Reproduce word for word every line of the entries below, from the line containing "Varför jag ÄLSKAR" through the final line, and nothing else.

Start of Listed records

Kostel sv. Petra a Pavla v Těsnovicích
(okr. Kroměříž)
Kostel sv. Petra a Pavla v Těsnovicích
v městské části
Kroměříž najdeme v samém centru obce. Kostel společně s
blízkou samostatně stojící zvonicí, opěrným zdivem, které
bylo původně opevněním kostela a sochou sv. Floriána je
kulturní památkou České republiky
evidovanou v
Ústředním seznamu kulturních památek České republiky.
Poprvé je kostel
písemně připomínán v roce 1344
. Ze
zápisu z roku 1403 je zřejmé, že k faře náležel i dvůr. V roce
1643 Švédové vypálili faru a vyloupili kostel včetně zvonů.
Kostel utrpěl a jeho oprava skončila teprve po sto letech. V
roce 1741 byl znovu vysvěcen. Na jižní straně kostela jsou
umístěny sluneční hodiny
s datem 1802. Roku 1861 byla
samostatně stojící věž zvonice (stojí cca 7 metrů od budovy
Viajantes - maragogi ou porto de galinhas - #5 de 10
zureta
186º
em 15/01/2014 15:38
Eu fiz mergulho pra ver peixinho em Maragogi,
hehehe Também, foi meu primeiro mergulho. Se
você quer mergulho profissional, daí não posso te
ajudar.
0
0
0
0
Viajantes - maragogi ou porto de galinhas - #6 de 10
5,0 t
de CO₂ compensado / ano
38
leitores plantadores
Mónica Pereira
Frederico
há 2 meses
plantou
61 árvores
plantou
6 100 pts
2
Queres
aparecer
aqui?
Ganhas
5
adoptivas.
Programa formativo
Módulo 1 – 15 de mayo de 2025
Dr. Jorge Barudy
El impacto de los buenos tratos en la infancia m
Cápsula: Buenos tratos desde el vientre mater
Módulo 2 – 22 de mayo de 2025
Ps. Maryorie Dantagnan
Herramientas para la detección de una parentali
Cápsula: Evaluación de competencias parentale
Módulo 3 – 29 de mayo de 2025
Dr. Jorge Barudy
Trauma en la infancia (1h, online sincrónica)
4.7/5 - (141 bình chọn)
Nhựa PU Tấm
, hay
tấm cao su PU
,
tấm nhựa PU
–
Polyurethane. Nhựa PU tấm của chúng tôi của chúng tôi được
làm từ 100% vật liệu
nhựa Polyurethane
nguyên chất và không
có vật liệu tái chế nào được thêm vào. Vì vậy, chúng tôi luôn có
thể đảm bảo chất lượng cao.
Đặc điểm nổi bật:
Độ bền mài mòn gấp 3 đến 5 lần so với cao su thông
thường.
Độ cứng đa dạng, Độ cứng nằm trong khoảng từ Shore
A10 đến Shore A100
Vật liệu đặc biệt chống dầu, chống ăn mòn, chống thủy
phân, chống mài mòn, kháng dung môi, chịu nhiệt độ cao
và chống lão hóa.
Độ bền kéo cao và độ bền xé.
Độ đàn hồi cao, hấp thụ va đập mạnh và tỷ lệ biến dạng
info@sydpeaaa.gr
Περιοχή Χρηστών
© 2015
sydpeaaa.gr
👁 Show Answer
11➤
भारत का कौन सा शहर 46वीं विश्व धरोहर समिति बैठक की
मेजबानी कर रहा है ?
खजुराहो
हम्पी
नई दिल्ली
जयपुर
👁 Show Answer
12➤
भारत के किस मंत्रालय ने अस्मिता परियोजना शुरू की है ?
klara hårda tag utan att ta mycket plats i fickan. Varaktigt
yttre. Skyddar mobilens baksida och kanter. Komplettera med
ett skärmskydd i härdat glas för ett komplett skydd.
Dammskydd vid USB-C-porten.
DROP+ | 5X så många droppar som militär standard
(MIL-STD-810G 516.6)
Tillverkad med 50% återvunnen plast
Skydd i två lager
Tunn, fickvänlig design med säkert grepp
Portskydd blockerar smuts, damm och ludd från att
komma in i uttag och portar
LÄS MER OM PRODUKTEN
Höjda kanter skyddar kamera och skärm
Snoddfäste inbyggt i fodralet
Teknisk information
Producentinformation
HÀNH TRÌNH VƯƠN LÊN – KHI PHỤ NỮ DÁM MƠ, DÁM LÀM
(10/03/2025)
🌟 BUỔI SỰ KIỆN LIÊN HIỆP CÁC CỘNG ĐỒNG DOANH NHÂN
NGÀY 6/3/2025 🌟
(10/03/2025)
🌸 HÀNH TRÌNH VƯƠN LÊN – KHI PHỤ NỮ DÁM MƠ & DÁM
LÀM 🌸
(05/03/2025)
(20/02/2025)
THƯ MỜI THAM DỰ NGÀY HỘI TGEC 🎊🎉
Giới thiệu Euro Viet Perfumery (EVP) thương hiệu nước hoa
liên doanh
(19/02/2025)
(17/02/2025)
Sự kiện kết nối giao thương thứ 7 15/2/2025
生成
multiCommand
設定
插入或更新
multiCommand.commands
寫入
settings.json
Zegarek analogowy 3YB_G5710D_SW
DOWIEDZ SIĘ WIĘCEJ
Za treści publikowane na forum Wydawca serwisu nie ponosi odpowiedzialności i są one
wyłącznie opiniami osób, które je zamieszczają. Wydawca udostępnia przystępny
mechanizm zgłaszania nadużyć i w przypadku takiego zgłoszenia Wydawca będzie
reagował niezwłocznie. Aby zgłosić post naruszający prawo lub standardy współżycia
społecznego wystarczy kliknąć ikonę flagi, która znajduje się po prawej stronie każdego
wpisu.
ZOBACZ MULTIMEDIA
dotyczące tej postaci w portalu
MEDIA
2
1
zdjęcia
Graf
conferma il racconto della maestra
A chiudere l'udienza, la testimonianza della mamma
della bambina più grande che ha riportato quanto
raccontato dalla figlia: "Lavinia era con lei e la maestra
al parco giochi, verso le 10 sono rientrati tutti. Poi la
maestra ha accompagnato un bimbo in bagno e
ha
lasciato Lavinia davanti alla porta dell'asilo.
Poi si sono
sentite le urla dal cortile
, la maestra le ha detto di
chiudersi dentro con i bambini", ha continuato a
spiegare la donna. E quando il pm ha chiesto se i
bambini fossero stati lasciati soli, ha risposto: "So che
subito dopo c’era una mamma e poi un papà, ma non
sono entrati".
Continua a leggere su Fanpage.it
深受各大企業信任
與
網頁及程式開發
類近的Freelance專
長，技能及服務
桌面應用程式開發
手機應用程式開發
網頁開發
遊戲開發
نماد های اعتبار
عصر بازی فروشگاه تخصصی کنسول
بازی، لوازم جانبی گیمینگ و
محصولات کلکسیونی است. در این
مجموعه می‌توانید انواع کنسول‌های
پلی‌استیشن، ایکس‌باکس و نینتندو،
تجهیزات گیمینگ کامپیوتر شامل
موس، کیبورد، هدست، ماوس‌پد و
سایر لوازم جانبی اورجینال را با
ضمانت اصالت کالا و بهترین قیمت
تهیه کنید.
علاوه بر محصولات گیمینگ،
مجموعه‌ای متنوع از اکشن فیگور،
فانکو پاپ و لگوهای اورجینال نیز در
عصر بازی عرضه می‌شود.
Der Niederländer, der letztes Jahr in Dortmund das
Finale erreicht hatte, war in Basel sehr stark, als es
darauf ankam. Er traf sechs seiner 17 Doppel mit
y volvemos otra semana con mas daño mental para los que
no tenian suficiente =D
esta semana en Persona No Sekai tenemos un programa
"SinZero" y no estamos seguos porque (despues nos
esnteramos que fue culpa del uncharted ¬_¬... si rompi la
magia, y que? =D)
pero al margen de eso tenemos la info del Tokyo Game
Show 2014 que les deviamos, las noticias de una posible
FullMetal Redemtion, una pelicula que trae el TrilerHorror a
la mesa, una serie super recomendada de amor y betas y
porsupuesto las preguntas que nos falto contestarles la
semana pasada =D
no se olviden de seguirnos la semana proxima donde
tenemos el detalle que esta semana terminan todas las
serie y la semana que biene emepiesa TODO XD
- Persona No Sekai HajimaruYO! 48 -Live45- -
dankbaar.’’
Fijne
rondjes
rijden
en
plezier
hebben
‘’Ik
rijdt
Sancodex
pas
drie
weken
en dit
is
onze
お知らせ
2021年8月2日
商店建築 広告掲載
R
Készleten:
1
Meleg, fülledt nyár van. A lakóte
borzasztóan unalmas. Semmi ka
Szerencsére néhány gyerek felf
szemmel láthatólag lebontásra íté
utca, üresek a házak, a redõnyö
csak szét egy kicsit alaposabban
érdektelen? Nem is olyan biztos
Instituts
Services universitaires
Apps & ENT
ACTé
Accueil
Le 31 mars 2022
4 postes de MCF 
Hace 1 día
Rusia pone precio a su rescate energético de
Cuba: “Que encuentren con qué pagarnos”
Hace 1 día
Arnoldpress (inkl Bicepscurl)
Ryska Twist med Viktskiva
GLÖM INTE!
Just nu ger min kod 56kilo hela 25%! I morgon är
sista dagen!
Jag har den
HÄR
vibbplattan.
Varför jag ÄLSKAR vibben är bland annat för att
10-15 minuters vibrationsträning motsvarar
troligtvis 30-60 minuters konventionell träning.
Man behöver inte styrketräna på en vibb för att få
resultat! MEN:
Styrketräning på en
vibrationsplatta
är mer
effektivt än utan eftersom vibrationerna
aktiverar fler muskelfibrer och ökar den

End of Listed records

- Answer box:
Varför jag ÄLSKAR vibben är bland annat för att
10-15 minuters vibrationsträning motsvarar
troligtvis 30-60 minuters konventionell träning.
Man behöver inte styrketräna på en vibb för att få
resultat! MEN:
Styrketräning på en
vibrationsplatta
är mer
effektivt än utan eftersom vibrationerna
aktiverar fler muskelfibrer och ökar den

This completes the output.